Start to finish, print the entries exactly, and carry none of the pictures over.

• • • • • • •

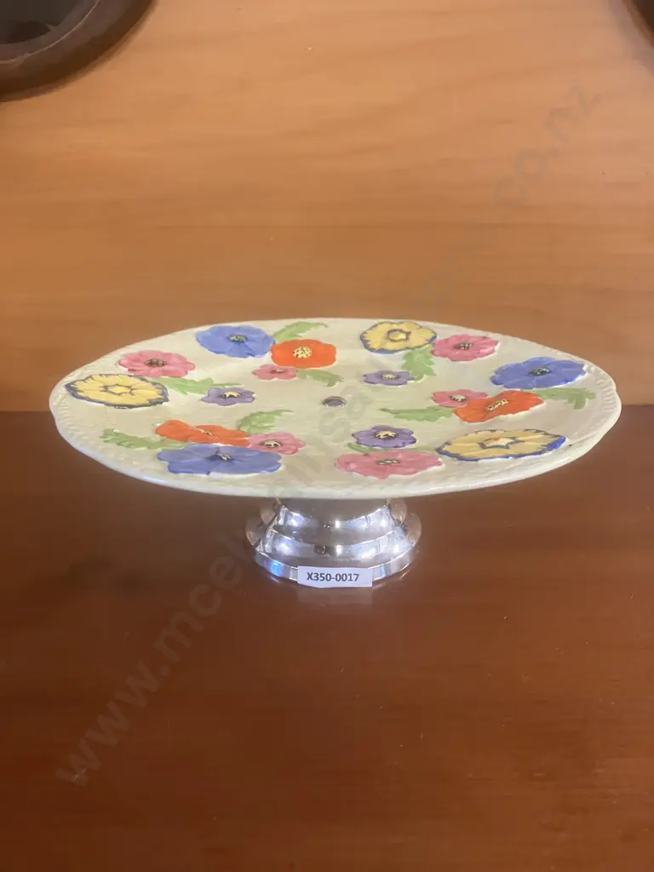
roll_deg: +0.4
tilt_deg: -20.9
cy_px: 436
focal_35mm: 28
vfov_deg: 63.4
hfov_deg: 49.7
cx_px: 327
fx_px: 705
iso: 320
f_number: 1.8
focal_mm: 3.99
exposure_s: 1/50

• • • • • • •

OUTPUT OF THE EXERCISE:
roll_deg: +0.4
tilt_deg: -20.9
cy_px: 436
focal_35mm: 28
vfov_deg: 63.4
hfov_deg: 49.7
cx_px: 327
fx_px: 705
iso: 320
f_number: 1.8
focal_mm: 3.99
exposure_s: 1/50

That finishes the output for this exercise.